Ce que cela signifie : ce manque de confiance dans la prise de décision indique un problème classique pour les équipes d’intervention en cas de crise, souvent qualifié de « problème épineux ».

Lors de l’examen d’options sans résolution claire, les décisions sont remises en question par la surcharge de données et la fatigue décisionnelle. La quantité d’informations peut être écrasante. Les décisions peuvent être précipitées, fondées sur l’incertitude ou même la peur. Au final, parce que le cerveau est débordé, on s’installe sur un compromis qui conduit à un manque de confiance dans la décision.

Les vulnérabilités très médiatisées voient un délai de mise en service considérablement réduit.

Quatre des cinq compétences les plus développées le plus rapidement en 2021 provenaient de la gestion des Log4j vulnérabilité. Il a fallu en moyenne deux jours aux équipes de cybersécurité pour développer les connaissances et les compétences nécessaires pour s’en défendre. C’était 48 fois plus rapide que la moyenne renseignements sur les menaces laboratoire. Cela reflète l’impact sévère de Log4j. Cela démontre également la difficulté à laquelle de nombreuses équipes ont dû faire face pour comprendre et répondre à la menace.

Ce que cela signifie : Le besoin humain d’agir est une réponse automatique, câblée dans notre cerveau, et peut amener les gens à se précipiter pour prendre des décisions, bonnes ou mauvaises.
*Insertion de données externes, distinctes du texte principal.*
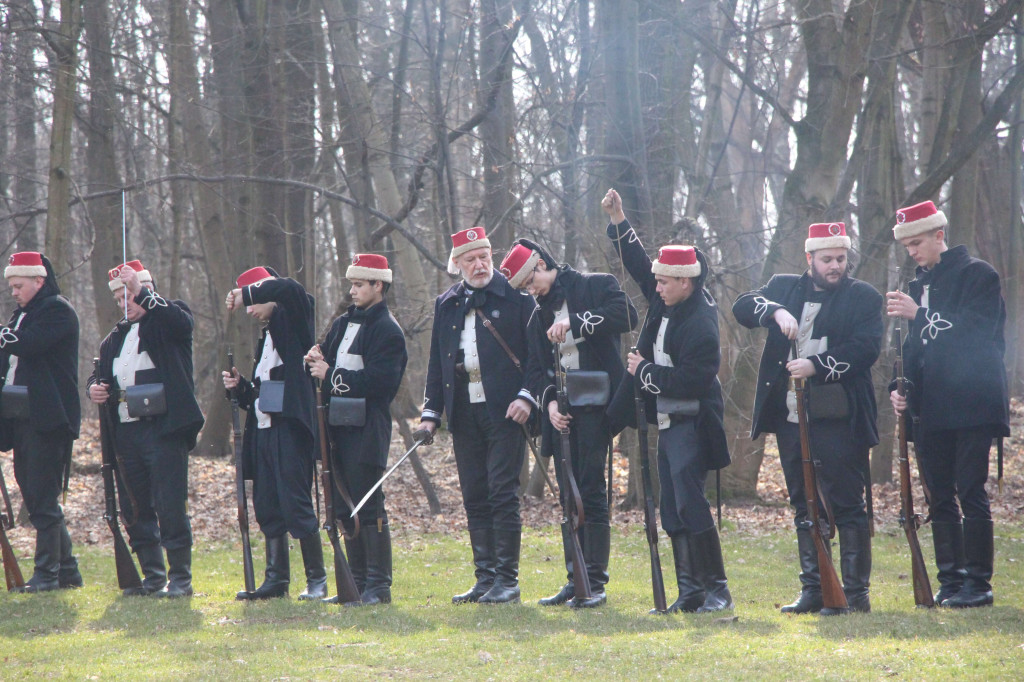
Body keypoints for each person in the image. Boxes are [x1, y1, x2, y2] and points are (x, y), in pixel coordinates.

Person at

Le cerveau fait des hypothèses et prend des raccourcis basés sur des expériences antérieures, ce qui pourrait causer des problèmes aux organisations. Ces hypothèses et raccourcis, connus sous le nom de préjugés et d’heuristiques, peuvent conduire à des décisions non pertinentes qui peuvent finir par se retourner contre eux ou même aggraver les situations. Si les gens comprenaient comment leur esprit fonctionne et comment ils réagissent en cas d’urgence, ils pourraient éventuellement apprendre à contrecarrer leurs instincts naturels. Cela contribuera à accroître la confiance et l’efficacité de la prise de décision à l’avenir.

L’essentiel

La résilience de la main-d’œuvre cybernétique est plus cruciale que jamais. Les exercices de cyber-crise ne doivent pas être considérés comme un événement unique, ni être exclusifs aux cyber-équipes. Nous devons changer notre état d’esprit pour faire des exercices réguliers une fonction commerciale essentielle, en développant l’agilité cognitive de l’ensemble de la main-d’œuvre. Le développement professionnel continu doit faire partie du travail quotidien. Nous appelons ce concept “microforage”. Cela aide à affiner les compétences des équipes, à renforcer leur confiance lors de la prise de décisions et à leur permettre de prendre des décisions plus intelligentes dans des situations réelles. L’objectif n’est pas d’apprendre aux gens à réagir à une crise spécifique, mais plutôt de développer les compétences de prise de décision nécessaires pour répondre à n’importe quel crise. Les organisations ne deviendront jamais vraiment cyber-résilientes à moins qu’elles ne fassent des exercices cybernétiques réguliers au sein de la main-d’œuvre une priorité.